*** Opening Source document ***
Inspirational leadership is one of the key leadership styles for supporting motivation and performance in others, allowing leaders to inspire others, feel confident setting direction, create clarity of expectations, hold people to account, remove roadblocks and have courageous conversations to achieve great outcomes across the business. It addresses leadership capabilities such as charisma, managerial courage and intellectual stimulation.
The Inspirational Leadership style is one of three which comprise the Transformational Leadership approach - one of the most highly researched and regarded approaches to leadership – recognised across countries, industries and organisations and showing correlations with positive organisational performance as leaders move away from destructive styles which can counteract wellness and psychological safety and towards these democratic and charismatic styles which foster SCARF:
Status
Certainty
Autonomy
Relatedness
Fairness.
Take a look at 360 Feedback for more information on the CLS360 - a robust measure of Transformational Leadership capability.
According to Wang’s 2011 meta-analysis of 113 studies spanning over 25 years:
Inspirational Leadership is a powerful part of this. For decades people have ranked having a sense of purpose in their work as more important than promotions, income, job security, or even flexible hours. When teams and organisations have a shared sense of purpose, studies have found that it generates positive energy and intrinsically motivates people.
Purpose must, however, filter to role level to create role clarity. We know that employee’s understanding of their role in the organisation is important. This is backed by research conducted by Effectory (1) who found that employees with high role clarity reported higher levels of effectiveness, intention to stay, productivity and satisfaction with leadership. And yet nearly 50% of employees across all sectors surveyed reported a lack of role clarity in the workplace.
According to Interpersonal Solutions (2), leaders embracing the Inspirational style “inspire and stimulate others by self-assured action, courage, and clear messages.”
Bringing this leadership approach to your organisation means equipping leaders to cater to underlying innate needs we all share (SCARF) and directly starts to address some of the core issues that currently impact wellness:
Communicating a clear vision and setting direction creates Certainty and addresses the core issue of Role
Clarity of instructions caters to people’s need for Autonomy and feeling supported in Promotion and Influence
Acting decisively when performance or organisational problems arise contributes to positive interpretation of Status, Certainty and Fairness, addressing the core issue of Change
Leading people and conversations fosters wellness through Relationships
Challenging the status quo aligns with Fairness and Influence.
*** Closing Source document ***
> **Assignment A**
In the text on inspirational leadership, what share of surveyed employees reported a lack of role clarity at work?
> **Assignment B**
Pick up the text on inspirational leadership after its final sentence and keep writing in the same style.
The lines that follow have no connection to the text on inspirational leadership.
*** Opening Exercise data ***
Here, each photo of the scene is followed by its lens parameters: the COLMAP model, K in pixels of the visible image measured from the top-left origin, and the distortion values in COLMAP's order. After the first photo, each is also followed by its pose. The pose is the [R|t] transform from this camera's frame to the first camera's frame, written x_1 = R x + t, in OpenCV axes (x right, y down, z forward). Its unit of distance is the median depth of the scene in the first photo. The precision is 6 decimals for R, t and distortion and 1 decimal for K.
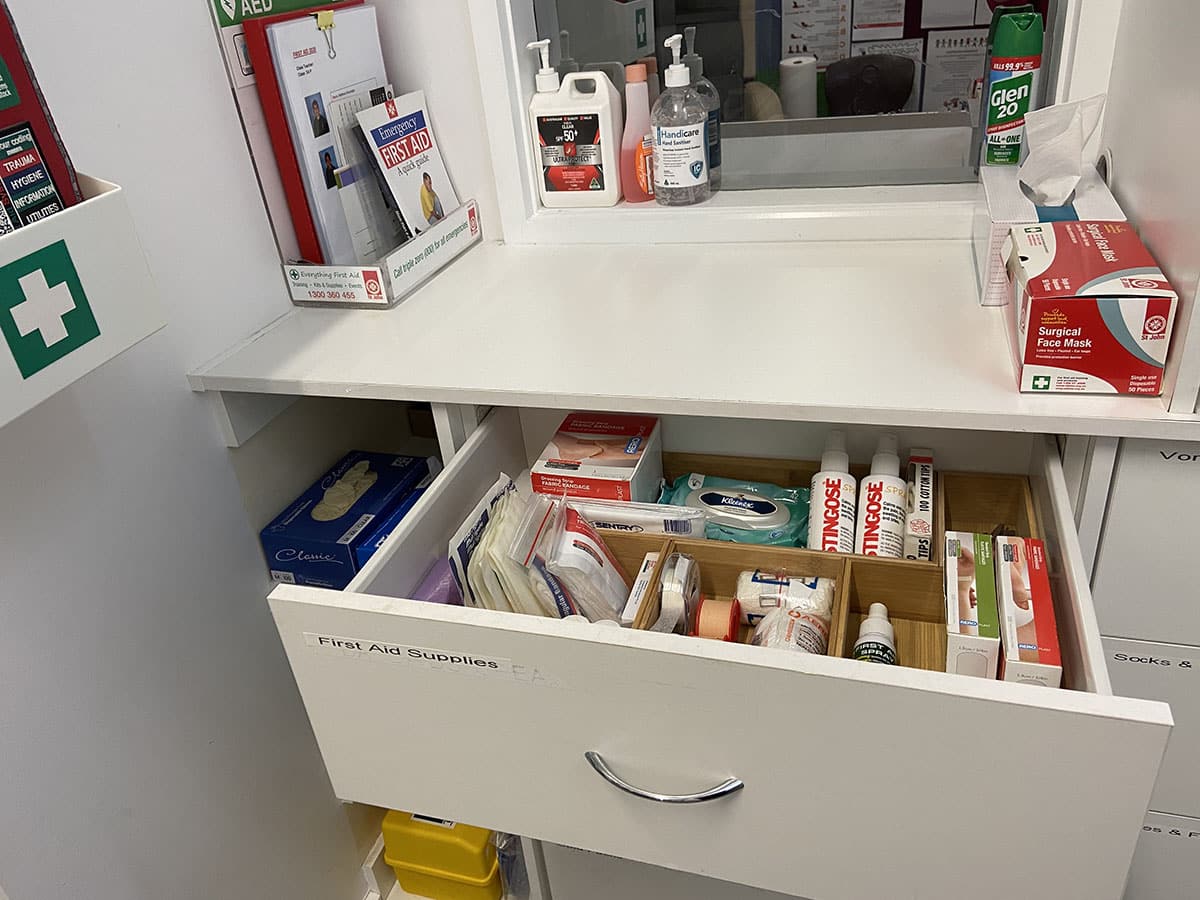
*** Closing Exercise data ***
> **Exercise result A**
Nearly 50% of employees across all sectors surveyed.

> **Exercise result B**
The ability to foster these much-needed healthy relationships and establish a sense of relational wellness comes down to interpersonal behaviour and awareness of how it impacts others. The more you develop this personally and in all leaders across the organisation, the more equipped the business becomes to nurture an environment where people can thrive.
Providing Transformational Leadership development for leaders with a key focus on building Inspirational Leadership capability is a key element of The Integrated Approach and gives you the confidence to step into the range of situations to set direction, address concerns and build a safer, more secure environment for people at work.
Visit the Competency Framework page for more on why you should ground feedback in evidence-based competencies
Taking it Further
Being able to set vision and direction, both at the organisational level and more closely with teams and individuals, can have a positive impact of employee wellness, job satisfaction and performance if done well.
Based on their research findings, Effectory outlined six guidelines for creating role clarity in the workplace. Use the questions below as a guide to assess where you currently sit in this space and how you could further build awareness in your organisation:
Do your people have a clear understanding of the expectations and behaviours that align with the goals of their jobs?
Where does ambiguity exist for people and how can you increase certainty around what tasks to prioritise and where to focus effort?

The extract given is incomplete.